Your task: Copy out verbatim the lines below, beginning with the line that contains "Crystal Bowl" and continuing through the last line.

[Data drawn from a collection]

====================

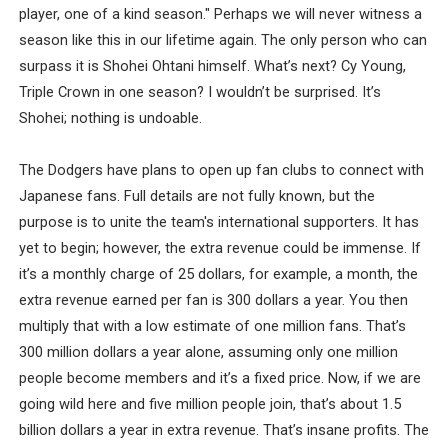
player, one of a kind season." Perhaps we will never witness a
season like this in our lifetime again. The only person who can
surpass it is Shohei Ohtani himself. What’s next? Cy Young,
Triple Crown in one season? I wouldn’t be surprised. It’s
Shohei; nothing is undoable.
The Dodgers have plans to open up fan clubs to connect with
Japanese fans. Full details are not fully known, but the
purpose is to unite the team's international supporters. It has
yet to begin; however, the extra revenue could be immense. If
it’s a monthly charge of 25 dollars, for example, a month, the
extra revenue earned per fan is 300 dollars a year. You then
multiply that with a low estimate of one million fans. That’s
300 million dollars a year alone, assuming only one million
people become members and it’s a fixed price. Now, if we are
going wild here and five million people join, that’s about 1.5
billion dollars a year in extra revenue. That’s insane profits. The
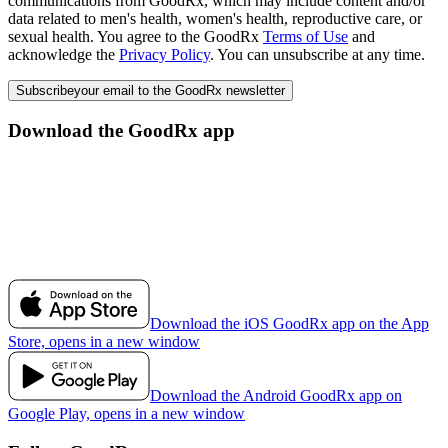
communications from GoodRx, which may include content and/or
data related to men's health, women's health, reproductive care, or
sexual health. You agree to the GoodRx
Terms of Use
and
acknowledge the
Privacy Policy
. You can unsubscribe at any time.
Subscribe
your email to the GoodRx newsletter
Download the GoodRx app
Download the iOS GoodRx app on the App
Store, opens in a new window
Download the Android GoodRx app on
Google Play, opens in a new window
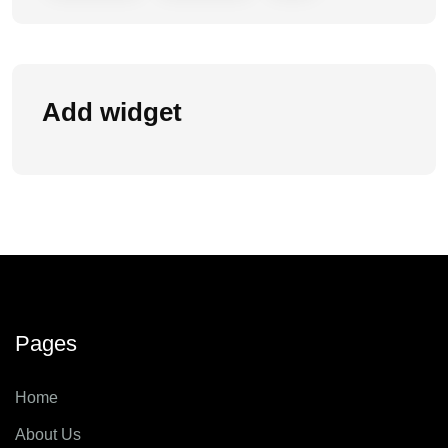
Add widget
Pages
Home
About Us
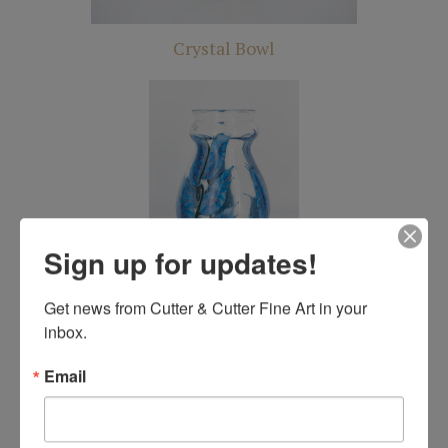
Crystal Bowl
Sign up for updates!
Crystal Vase
Get news from Cutter & Cutter Fine Art in your 
inbox.
Email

====================

Task solution:
Crystal Bowl
Sign up for updates!
Crystal Vase
Get news from Cutter & Cutter Fine Art in your 
inbox.
Email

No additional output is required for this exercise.